■ Short exercise A: In the forum thread on Vizsla female puppy names, why did Suliko look for girl names starting with the letter P?
■ Short exercise B: Rewrite the Vizsla names thread from "## BlueandMac" to "you some ideas.", swapping "Misc" for "Resources".

■ Document excerpt:
####################
# Vizsla female puppy names



## Dante

Hi i live in Cape Town, South Africa and i have just ordered my puppy which was born a few days ago. I was wondering if someone could give me some suggestions for female names possibly from the Hungarian origin?


----------



## jjlansing11

Hi Dante, my family kind of by accident named our of our pets with T names. So when it came time to decide the female name for our female V puppy, we looked at names of Hungarian origin. That's how we came up with the name Tisza. It's the name of one of the major rivers in Hungary. I think it's pronounced Tissa, but we're going to pronounce it Tee-za. Just look up names of Hungarian people, towns, mountains, rivers, etc, and you should fine something you like.


----------



## ironman_stittsville

I think 'Ginger' is the best Vizsla girl name.


----------



## Looney

Just GOOGLE female Hungarian names.

I did it for Male names and came up with Laszlo, means "RULER". i thought it would be fitting. He had a name before we had a pup......2 years before actually. ???


----------



## BlueandMac

Hi Dante,
Congratulations on your pending arrival! On the website http://www.vizsladogs.com/ under Misc on the left side menu there are a couple links about Hungarian names. In the first link (How to pronouce Hungarian names) there is a link on there for "200 Hungarian Dog name here" in the top right corner of the page. Hope this can give you some ideas.


----------



## ironman_stittsville

Excellent link.

Rozi is a great female vizsla name, imho.

Rh.


----------



## adrino

What is that mean you "ordered your puppy"?
Where is this puppy coming from? ???


----------



## Suliko

*Dante*, congratulations on your newest addition. When I was looking for a name for my youngest V, I tried to find girl names starting with letter P (since she was "P" litter). I liked Pitypang and Piroschka, but I decided to stick with her registered name Pacsirta after all. Try this website: http://www.pedigreedatabase.com/hungarian_vizsla/dog_names_a.html

*BlueandMac*, I LOVE that website. Keep going back to it all the time to read and learn something new


----------
####################
■ Data extract:
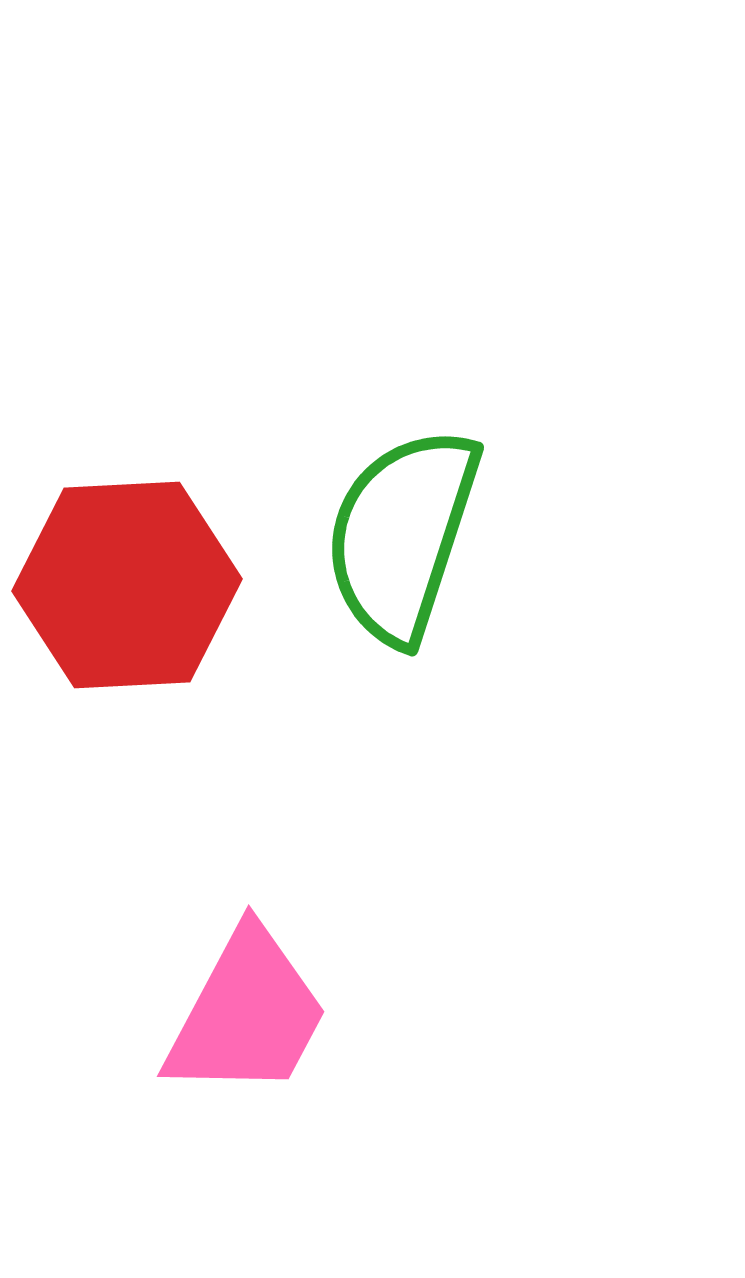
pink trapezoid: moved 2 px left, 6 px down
####################
■ Task solution A: Suliko looked for names starting with P because her youngest Vizsla came from a "P" litter.

■ Task solution B:
## BlueandMac

Hi Dante,
Congratulations on your pending arrival! On the website http://www.vizsladogs.com/ under Resources on the left side menu there are a couple links about Hungarian names. In the first link (How to pronouce Hungarian names) there is a link on there for "200 Hungarian Dog name here" in the top right corner of the page. Hope this can give you some ideas.